Quand les Indes hollandaises ont donné naissance à l’Indonésie indépendante à la fin des années 1940, elles ont occasionné, par ricochet, toutes sortes de situations complexes. Pendant que le plus grand archipel du monde prenait en main sa destinée, les départs de familles recomposées vers les Pays-Bas se multipliaient. Fichue famille se penche sur l’une d’entre elles.

Au départ, il y a un roman en soixante tableaux d’Adriaan van Dis. Ce célèbre écrivain néerlandais y brosse le portrait de son père, un Hollandais venu d’Indonésie et cherchant désormais à se faire une place en Europe. Avec Fichue famille, le scénariste et illustrateur Peter van Dongen décide d’adapter ce bouquin en bande dessinée. Il y trouve en effet l’écho de sa vie personnelle. Car le dessinateur de Blake & Mortimer a lui-même un père hollandais et une mère indonésienne, c’est-à-dire une histoire personnelle liée à la colonisation.

Comment se faire accepter en tant qu’étrangers dans un pays d’Europe occidentale ? Peter van Dongen irrigue son récit de regards acrimonieux, de commentaires déplacés, de soupçons illégitimes. Il en va notamment ainsi quand des Hollandais fantasment sur le train de vie de la famille Java ou lorsqu’on accuse le père d’avoir bénéficié d’une propriété offerte par l’État. Dans les années 1950 comme aujourd’hui, il est difficile pour des allochtones de se faire accepter dans leur pays d’accueil. Et l’intégration ou le sentiment de bien-être en demeurent profondément affectés.

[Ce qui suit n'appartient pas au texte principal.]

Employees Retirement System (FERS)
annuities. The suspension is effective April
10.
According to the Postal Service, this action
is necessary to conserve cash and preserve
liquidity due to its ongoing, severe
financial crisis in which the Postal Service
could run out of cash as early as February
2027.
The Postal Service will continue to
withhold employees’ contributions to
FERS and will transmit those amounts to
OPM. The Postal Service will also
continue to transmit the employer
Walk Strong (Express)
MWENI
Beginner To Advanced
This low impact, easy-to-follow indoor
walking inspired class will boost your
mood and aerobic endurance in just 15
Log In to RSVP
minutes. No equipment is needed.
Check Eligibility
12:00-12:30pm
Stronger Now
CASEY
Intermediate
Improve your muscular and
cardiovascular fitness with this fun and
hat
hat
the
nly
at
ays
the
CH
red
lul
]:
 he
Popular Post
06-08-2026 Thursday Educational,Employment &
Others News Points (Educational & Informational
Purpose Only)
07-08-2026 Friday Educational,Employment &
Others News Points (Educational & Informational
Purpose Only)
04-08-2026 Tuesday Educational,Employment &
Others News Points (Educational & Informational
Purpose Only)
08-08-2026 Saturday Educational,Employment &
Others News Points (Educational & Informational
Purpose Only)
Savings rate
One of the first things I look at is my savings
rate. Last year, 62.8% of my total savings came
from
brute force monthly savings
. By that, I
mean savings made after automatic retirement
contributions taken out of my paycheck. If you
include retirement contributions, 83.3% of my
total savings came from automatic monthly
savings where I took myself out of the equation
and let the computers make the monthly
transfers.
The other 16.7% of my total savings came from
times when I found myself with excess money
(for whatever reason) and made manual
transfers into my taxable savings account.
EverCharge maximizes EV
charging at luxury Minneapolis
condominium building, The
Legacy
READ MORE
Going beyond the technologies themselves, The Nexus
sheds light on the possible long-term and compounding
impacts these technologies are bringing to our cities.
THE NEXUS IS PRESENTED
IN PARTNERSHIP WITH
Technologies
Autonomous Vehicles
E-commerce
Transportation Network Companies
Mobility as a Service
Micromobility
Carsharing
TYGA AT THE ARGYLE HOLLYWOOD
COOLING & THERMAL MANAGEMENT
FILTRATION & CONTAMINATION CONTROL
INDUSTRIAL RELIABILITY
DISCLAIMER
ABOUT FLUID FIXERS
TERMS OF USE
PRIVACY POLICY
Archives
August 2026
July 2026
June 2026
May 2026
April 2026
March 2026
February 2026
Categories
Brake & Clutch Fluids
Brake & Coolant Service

Le « Gosse » est l’autre versant majeur de cette bande dessinée. Il est rejeté par ses sœurs car différent et né aux Pays-Bas. Fils unique de M. Java (ses filles ont été le fruit de la première union de leur mère avec un Indonésien), il est systématiquement associé à son père et ses failles : le désœuvrement, l’intransigeance, la maladie psychiatrique… Il faut dire que son passé comporte des épisodes douloureux : le paternel est rescapé des camps japonais et a longtemps attendu, en vain, des nouvelles de sa première femme. Quoi qu’il en soit, le « Gosse » (c’est ainsi qu’on le surnomme) se perd plus souvent qu’à son tour dans son imagination : il revit la guerre par procuration et dialogue avec un frère imaginaire.

Cette famille aux fêlures béantes est symptomatique. De l’immédiat post-colonialisme, des identités multiples, de l’insertion des étrangers en Europe occidentale… Fichue famille constitue en ce sens un témoignage précieux, partiellement autobiographique, posté à hauteur d’enfant. Cet album montre la difficulté de prendre langue avec une société tierce lorsque tout la pousse à dire : « On n’est pas en Indonésie ici ». Cette remarque s’appliquera notamment à l’absence de scolarité du « Gosse » ou à la musique que M. Java et sa femme écoutent chez eux. Leur relation à tous deux avec leur fils constitue par ailleurs un sujet important, bien développé par Peter van Dongen, dont le travail d’écriture, multidimensionnel, et les dessins, de teintes jaunes-vertes-bleues, méritent certainement le coup d’œil.